Emma frowned. “Harmony, is she going to remember this?”

“No.” Harmony glanced at the ground for a second, thinking. “You’ll have to introduce me to her again, Kaylee, and I’ll give her the mixture as a prenatal supplement.” She turned back to Traci. “Are you sure you want to do this? You won’t remember what we’ve told you. You won’t remember the risks. You won’t remember...so much of this.”

“Doesn’t matter,” Traci insisted. “I would never give him up, no matter what I know or don’t know about this pregnancy. If you tell me tomorrow that I need whatever you’re bringing, I’ll believe you. I’ll take it.”

“If she doesn’t, Nash can help, right?” Emma leaned closer to whisper.
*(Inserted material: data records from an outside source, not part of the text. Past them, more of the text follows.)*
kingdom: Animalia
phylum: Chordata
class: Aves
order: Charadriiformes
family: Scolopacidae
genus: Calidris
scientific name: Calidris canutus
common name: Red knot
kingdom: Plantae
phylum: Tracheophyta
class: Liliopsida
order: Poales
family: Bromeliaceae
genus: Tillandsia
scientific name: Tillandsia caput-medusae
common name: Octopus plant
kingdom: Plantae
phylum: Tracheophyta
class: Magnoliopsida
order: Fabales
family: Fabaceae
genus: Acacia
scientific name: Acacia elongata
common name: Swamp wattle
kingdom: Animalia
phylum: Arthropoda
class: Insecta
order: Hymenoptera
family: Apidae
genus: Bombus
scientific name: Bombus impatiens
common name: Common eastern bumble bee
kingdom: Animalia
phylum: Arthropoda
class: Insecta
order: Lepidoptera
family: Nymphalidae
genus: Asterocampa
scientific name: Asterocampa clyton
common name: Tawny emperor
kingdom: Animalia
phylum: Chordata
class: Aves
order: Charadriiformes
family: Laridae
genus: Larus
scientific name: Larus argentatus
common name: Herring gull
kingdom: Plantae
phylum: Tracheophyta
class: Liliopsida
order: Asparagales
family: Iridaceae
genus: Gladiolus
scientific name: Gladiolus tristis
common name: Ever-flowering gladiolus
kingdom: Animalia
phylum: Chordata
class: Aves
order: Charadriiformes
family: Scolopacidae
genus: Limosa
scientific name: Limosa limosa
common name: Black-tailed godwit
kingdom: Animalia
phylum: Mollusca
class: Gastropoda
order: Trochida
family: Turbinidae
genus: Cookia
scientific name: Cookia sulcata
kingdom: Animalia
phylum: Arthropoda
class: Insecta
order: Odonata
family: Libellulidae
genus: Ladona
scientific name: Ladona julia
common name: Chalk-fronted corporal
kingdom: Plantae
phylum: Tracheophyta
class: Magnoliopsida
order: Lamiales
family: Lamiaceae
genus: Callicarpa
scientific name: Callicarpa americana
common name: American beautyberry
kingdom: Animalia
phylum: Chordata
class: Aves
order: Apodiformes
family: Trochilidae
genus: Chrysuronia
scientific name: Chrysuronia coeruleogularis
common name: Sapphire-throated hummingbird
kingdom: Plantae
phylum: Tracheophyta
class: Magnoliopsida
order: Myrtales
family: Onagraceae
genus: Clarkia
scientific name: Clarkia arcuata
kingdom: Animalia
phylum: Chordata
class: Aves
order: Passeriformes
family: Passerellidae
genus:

I nodded. “Nash, or Tod, or my dad.” Any one of them could Influence Traci into wanting to take what she needed to take to help her keep the baby. And I was only willing to let them do that—to play with her mind—because we’d all seen how badly she wanted to keep her baby.

But... “Traci, there’s one more thing.” I’d never hated myself as badly as I did for what I was about to say. She nodded for me to go on, and I could see in her eyes that though she might not have anticipated the wording, she knew at least some of what I was going to say. “If you can’t do this...” I took a deep breath, then started over.

“If it turns out that nurture can’t trump nature and your son becomes dangerous, I’ll have to...stop him.” That wasn’t in my job description, strictly speaking, but I already felt responsible for whatever this theoretic incubus might do later in life, because I’d agreed to help bring him into the world. Against my better judgment. “I can’t let him hurt people, Traci. I’ll be watching him. And I won’t be alone. Your son will get a chance, but he’ll only get this one chance. And the next tough decision on his behalf won’t be yours to make.”

It would be mine.

And I would damn well make the right one.